Try it — Look through the records below and collect all lines that hold the string "naar".

Material to process Start Marker

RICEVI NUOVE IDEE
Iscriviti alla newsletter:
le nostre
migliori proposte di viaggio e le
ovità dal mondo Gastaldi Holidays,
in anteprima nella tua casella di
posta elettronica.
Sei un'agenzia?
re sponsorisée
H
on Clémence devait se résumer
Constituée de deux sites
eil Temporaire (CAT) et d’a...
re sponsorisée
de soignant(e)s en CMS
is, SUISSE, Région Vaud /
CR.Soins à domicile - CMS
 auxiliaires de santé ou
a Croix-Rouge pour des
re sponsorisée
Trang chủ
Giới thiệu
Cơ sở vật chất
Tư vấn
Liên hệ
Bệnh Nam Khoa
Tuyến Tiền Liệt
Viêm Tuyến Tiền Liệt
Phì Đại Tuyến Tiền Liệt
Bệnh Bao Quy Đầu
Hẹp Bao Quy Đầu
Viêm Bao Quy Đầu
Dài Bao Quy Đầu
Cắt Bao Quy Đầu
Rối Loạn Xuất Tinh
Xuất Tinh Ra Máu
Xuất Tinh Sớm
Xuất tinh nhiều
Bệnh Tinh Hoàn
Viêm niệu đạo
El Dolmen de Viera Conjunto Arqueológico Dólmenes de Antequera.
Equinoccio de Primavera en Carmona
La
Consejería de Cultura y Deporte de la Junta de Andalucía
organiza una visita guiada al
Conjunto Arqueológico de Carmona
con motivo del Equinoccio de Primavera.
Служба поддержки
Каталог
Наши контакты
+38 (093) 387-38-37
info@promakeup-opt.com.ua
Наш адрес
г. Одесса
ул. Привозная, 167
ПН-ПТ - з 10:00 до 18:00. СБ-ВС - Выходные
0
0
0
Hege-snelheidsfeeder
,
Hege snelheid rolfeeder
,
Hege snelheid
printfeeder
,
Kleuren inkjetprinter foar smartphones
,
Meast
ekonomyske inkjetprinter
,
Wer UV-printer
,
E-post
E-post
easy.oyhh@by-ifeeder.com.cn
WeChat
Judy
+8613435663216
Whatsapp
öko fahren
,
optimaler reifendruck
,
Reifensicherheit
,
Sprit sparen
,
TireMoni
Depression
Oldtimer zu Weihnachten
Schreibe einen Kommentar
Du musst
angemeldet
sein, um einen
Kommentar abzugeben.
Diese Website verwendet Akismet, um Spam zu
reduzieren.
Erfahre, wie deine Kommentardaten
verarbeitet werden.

Material to process End Marker
Material to process Start Marker

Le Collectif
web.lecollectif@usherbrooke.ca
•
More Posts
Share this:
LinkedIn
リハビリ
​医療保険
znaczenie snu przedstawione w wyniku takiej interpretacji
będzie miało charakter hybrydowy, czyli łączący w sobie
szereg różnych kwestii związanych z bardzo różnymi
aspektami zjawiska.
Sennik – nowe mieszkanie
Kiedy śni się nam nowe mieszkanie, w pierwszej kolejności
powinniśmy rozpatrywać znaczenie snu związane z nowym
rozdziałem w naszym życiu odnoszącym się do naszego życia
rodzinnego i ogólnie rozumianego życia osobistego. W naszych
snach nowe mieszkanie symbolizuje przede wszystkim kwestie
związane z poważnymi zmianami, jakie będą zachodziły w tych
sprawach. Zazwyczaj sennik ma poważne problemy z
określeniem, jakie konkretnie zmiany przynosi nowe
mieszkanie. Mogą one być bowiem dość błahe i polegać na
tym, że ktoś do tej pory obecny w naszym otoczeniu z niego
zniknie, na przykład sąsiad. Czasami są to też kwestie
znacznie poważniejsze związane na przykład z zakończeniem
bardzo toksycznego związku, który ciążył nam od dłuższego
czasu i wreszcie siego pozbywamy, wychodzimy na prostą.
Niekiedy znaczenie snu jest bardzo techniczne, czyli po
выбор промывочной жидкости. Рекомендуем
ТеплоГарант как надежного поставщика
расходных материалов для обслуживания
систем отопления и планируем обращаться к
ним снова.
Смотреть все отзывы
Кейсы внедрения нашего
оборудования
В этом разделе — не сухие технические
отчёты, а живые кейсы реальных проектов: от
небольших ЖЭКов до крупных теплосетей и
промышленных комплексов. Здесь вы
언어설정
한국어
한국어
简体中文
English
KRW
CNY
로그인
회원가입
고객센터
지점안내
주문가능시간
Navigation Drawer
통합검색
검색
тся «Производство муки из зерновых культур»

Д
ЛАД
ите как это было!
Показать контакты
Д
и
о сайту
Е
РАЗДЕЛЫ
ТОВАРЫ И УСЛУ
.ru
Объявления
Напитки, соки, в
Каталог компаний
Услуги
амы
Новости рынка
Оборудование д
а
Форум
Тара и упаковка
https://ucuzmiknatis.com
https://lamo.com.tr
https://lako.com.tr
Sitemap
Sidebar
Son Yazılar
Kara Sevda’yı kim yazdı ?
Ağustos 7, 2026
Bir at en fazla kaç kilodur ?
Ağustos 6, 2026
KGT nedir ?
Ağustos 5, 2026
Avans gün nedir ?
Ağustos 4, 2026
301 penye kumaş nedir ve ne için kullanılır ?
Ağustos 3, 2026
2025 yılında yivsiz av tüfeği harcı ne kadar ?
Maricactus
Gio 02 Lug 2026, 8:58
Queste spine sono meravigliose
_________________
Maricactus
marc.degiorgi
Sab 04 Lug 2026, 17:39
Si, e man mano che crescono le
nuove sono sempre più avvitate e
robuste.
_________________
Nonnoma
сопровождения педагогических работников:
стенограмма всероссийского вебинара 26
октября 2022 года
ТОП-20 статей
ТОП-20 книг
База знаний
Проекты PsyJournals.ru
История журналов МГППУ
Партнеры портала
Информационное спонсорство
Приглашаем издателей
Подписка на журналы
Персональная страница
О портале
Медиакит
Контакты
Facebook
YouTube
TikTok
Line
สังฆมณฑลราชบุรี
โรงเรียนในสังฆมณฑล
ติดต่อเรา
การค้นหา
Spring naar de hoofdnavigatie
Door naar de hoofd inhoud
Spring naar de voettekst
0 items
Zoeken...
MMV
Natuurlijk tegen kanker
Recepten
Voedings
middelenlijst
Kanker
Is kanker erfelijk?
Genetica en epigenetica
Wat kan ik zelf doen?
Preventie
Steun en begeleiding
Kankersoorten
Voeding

Material to process End Marker

Your response —
Spring naar de hoofdnavigatie
Door naar de hoofd inhoud
Spring naar de voettekst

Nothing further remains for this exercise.